# Regression splines tutorial

This tutorial describes the spline basis and smoothing techniques which are based on splines.

using Plots
pyplot()


Here is a simple function and noisy data. The object of this tutorial is to estimate the sinuosoidal curve given the noisy observations.

x = linspace(0, 2*pi, 100)[1:end-1]
y = sin(4*x)
yn = y + randn(size(y)) *.2

plot(x,y)
scatter!(x,yn) To do this we will use cubic splines. The spline basis with knots at $\xi_i$ is given by $(x-\xi_i)^3_i$ . This can be expressed in terms of so-called B-splines by the formula,

$$p(x) = \sum_i c_i B_{i,3}(x).$$

The B-splines are a nice basis for the space of cubic splines, because they are smooth at the knots $\xi_i$. They are defined recursively in the following fashion:

$$B_{i,0}(x):=\left\{\begin{matrix}1&\mathrm {if} \quad t_{i}\leq x < t_{i+1}\\0&\mathrm {otherwise} \end{matrix}\right\}$$
$$B_{i,k}(x):={\frac {x-t_{i}}{t_{i+k}-t_{i}}}B_{i,k-1}(x)+{\frac {t_{i+k+1}-x}{t_{i+k+1}-t_{i+1}}}B_{i+1,k-1}(x).$$

This formula, and the corresponding recursive formula for the derivatives of beta splines are implemented by the following pair of functions. B-splines are typically used because they have compact support, which can speed up evaluation. I do not take advantage of this here.

function B(i, k, knots)
e = eps(0.0)
L = knots[end] - knots
# pad the knots vector for periodic case
knots = [knots..., (L+knots[2:2+k]-knots)...]

if k == 0
x-> float( knots[i] - e .<= x .< knots[i+1] + e)
else
x->(B(i,k-1, knots)(x) .* (x- knots[i])/(knots[i+k]-knots[i])
+ B(i+1,k-1, knots)(x) .* (knots[i+k+1]-x)/(knots[i+k+1]-knots[i+1]))
end
end

function Bder(i, k, knots, p)
e = eps(0.0)
L = knots[end] - knots
# pad the knots vector for periodic case
knots = [knots..., (L+knots[2:2+k]-knots)...]

if p > k
x -> zero(x)
elseif p == 0
x -> B(i,k,knots)(x)
else
x->((Bder(i,k-1, knots,p)(x) .* (x- knots[i]) + Bder(i,k-1, knots,p-1)(x))/(knots[i+k]-knots[i])
+ (Bder(i+1,k-1, knots,p)(x) .* (knots[i+k+1]-x) - Bder(i+1,k-1,knots,p-1)(x))/(knots[i+k+1]-knots[i+1]))
end
end

Bder (generic function with 1 method)

Dataset items
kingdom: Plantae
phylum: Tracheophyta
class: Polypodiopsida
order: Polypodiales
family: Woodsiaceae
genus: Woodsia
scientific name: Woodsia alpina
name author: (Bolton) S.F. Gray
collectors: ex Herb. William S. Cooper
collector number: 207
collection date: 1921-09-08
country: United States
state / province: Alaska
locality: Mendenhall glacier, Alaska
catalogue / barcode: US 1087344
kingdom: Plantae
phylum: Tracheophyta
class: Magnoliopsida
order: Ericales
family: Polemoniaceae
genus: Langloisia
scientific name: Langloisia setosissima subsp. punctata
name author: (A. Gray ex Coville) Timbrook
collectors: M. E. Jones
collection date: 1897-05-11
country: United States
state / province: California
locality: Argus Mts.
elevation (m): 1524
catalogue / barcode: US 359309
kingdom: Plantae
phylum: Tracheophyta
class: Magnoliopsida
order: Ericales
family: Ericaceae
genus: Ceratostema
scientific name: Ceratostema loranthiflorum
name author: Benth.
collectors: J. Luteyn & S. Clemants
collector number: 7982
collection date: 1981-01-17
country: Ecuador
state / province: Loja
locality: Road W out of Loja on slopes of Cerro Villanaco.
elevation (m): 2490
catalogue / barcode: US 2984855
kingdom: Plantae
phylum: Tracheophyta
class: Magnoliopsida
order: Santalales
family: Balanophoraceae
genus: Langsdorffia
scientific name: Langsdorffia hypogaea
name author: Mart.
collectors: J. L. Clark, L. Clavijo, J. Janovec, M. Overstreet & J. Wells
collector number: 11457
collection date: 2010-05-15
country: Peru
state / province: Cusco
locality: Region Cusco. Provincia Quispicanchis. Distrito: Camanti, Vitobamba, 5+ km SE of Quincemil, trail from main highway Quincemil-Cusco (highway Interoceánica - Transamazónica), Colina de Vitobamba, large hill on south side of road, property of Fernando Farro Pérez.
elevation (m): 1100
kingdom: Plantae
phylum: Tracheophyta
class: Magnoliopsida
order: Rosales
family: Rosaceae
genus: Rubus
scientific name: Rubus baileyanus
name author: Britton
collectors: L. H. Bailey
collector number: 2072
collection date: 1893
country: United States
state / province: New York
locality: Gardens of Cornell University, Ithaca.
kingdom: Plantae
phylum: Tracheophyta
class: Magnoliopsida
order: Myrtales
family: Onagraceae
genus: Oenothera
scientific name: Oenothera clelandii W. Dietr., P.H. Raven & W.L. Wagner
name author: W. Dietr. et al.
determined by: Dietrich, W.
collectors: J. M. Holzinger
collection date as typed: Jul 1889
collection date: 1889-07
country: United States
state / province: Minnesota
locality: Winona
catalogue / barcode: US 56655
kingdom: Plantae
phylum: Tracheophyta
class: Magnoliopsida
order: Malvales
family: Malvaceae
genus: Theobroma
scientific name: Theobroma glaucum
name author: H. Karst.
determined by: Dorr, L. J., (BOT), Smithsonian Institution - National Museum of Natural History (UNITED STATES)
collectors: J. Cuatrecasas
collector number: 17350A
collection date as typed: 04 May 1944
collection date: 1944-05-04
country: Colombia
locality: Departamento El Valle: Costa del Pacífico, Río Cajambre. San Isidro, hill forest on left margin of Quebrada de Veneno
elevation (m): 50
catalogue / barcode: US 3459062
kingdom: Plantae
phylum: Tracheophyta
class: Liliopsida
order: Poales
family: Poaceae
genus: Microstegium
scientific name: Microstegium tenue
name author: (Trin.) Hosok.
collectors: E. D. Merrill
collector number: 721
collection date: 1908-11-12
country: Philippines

→ **Problems to work on**:
#1 Why, according to the splines tutorial, are B-splines typically used?
#2 Which parameters does the function Bder take in the splines tutorial? List every one of them.
#3 Carry the splines tutorial on from its last line.
The botanical material plays no role here.

→ **The answers**:
#1 They have compact support, which can speed up evaluation.

#2 i, k, knots, p

#3
This is what the B-splines for orders 0-3 look like.

knots = collect(0:.1:1.0)
xx = linspace(0,1,200)
plot(xx,[B(4, k, knots)(xx) for k in 0:3]) And these are the first through third derivatives of the 3-rd order B-spline.

plot([Bder(4, 3, knots, p)(xx) for p in 0:2]) ## Smoothing using splines

Now I return to the original problem, and use a spline basis to smooth the noisy observations.

n = 20
p = 3
knots = collect(-p:n-1)*(2*pi)/n;

sp3basis = hcat([B(i,p,knots)(x) for i in 1:length(knots)]...);

yhat = sp3basis * (sp3basis \ yn);

plot(yhat)
plot!(y)
# scatter!(yn) While this looks okay, we are not taking advantage of the boundary conditions. For periodic boundaries, we demand that the first and second derivatives be continuous at the boundary.

$$\sum c_i B_{i,3}^{(p)}(0) = \sum c_i B_{i,3}^{(p)}(L),\ \text{for p = 0,1,2}$$
periodic_constraints = [Bder(i,3,knots, p)(x) - Bder(i,3,knots, p)(x[end]) for p=0:2, i=1:length(knots)]

3×23 Array{Float64,2}:
0.333333    1.33333   0.333333  0.0  …  -0.558076   -0.164105  -0.00423442
-3.1831      0.0       3.1831    0.0     -0.0909283  -0.674302  -0.0506727
10.1321    -20.2642   10.1321    0.0      1.42003    -0.40682   -0.202131


This is a projection operator which applies the constraints.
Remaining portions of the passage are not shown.